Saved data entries

----

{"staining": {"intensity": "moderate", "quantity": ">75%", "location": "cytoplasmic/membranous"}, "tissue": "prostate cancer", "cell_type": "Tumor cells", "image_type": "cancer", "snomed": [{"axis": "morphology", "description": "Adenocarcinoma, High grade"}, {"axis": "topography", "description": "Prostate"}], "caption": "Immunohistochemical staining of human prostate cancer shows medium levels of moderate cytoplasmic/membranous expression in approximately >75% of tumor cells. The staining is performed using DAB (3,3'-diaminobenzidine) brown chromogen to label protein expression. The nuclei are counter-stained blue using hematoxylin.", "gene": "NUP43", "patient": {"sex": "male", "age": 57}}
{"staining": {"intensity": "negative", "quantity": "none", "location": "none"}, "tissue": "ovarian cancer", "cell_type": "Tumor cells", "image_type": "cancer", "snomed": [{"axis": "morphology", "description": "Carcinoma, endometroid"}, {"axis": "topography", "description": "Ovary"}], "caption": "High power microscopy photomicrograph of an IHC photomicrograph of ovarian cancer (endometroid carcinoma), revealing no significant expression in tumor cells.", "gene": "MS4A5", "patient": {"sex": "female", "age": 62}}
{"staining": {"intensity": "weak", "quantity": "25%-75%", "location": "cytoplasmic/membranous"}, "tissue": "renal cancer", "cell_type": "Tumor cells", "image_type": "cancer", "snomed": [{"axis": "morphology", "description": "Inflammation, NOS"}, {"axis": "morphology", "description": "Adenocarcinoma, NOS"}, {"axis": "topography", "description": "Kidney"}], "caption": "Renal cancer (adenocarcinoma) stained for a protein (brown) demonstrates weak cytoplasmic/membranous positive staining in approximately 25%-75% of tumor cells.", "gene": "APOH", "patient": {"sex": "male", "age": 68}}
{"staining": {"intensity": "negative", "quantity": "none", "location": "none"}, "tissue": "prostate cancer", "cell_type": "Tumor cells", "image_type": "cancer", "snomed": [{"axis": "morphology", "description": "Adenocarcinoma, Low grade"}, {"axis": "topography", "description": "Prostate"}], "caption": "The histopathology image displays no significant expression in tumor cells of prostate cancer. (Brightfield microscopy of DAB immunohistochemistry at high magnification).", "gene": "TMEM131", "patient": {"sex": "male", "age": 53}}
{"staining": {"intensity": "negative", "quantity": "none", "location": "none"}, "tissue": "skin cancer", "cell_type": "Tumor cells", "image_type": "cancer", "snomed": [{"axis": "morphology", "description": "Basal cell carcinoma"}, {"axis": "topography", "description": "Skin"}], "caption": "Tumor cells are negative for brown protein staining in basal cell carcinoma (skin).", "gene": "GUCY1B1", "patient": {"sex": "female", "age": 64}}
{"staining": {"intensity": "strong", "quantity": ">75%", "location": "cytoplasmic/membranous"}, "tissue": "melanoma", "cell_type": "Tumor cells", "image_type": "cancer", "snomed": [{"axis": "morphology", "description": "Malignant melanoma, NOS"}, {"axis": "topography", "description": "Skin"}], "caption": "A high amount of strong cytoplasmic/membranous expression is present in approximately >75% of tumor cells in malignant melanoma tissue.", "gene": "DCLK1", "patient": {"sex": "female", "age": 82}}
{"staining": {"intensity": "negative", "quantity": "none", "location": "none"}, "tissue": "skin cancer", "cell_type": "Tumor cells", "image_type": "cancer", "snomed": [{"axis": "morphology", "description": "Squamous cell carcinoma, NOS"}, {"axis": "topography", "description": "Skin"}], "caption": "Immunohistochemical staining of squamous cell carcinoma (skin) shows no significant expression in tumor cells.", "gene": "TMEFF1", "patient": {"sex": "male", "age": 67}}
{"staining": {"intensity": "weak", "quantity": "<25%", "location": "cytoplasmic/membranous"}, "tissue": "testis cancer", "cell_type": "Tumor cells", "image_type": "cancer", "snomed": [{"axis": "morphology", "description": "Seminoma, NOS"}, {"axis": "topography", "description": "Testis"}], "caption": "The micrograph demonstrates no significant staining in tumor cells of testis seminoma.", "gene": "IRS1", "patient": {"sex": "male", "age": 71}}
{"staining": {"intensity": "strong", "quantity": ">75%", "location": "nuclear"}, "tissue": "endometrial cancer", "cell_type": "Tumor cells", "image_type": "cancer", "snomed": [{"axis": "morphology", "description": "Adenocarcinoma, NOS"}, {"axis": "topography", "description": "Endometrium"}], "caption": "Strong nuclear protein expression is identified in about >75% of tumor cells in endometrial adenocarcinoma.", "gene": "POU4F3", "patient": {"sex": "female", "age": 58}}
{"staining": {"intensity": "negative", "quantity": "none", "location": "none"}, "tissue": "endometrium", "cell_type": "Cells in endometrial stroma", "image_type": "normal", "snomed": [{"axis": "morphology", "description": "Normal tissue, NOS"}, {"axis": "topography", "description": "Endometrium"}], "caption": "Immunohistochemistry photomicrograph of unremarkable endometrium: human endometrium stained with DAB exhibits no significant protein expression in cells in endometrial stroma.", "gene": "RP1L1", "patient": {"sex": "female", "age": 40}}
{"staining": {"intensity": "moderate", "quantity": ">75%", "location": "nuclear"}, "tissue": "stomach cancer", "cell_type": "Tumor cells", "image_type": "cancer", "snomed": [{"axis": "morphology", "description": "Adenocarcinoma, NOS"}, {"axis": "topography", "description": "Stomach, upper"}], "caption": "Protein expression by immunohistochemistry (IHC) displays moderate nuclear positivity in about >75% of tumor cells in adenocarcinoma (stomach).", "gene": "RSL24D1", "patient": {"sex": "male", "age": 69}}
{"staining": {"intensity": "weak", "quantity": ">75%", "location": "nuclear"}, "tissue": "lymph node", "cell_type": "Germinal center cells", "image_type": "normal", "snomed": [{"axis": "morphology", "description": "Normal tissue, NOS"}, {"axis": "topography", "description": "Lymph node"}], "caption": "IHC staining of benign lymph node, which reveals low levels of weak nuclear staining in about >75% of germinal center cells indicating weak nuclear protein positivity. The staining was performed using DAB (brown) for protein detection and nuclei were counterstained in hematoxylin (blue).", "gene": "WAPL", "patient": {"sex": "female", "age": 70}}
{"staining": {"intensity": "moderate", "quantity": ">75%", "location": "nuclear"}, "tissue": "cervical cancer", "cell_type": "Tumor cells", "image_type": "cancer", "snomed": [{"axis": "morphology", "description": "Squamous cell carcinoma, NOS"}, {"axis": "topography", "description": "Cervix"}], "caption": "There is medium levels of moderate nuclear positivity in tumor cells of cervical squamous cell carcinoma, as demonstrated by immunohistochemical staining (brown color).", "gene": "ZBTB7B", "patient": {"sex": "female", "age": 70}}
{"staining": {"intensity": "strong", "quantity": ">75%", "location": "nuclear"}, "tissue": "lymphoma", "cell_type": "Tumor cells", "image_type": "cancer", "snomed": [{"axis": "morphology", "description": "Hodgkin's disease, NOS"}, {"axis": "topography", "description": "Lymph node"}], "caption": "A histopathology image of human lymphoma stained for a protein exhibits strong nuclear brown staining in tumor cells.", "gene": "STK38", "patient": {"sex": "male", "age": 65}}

----

The lines to return are those in the entries above that hold "Normal".

Expected output
{"staining": {"intensity": "negative", "quantity": "none", "location": "none"}, "tissue": "endometrium", "cell_type": "Cells in endometrial stroma", "image_type": "normal", "snomed": [{"axis": "morphology", "description": "Normal tissue, NOS"}, {"axis": "topography", "description": "Endometrium"}], "caption": "Immunohistochemistry photomicrograph of unremarkable endometrium: human endometrium stained with DAB exhibits no significant protein expression in cells in endometrial stroma.", "gene": "RP1L1", "patient": {"sex": "female", "age": 40}}
{"staining": {"intensity": "weak", "quantity": ">75%", "location": "nuclear"}, "tissue": "lymph node", "cell_type": "Germinal center cells", "image_type": "normal", "snomed": [{"axis": "morphology", "description": "Normal tissue, NOS"}, {"axis": "topography", "description": "Lymph node"}], "caption": "IHC staining of benign lymph node, which reveals low levels of weak nuclear staining in about >75% of germinal center cells indicating weak nuclear protein positivity. The staining was performed using DAB (brown) for protein detection and nuclei were counterstained in hematoxylin (blue).", "gene": "WAPL", "patient": {"sex": "female", "age": 70}}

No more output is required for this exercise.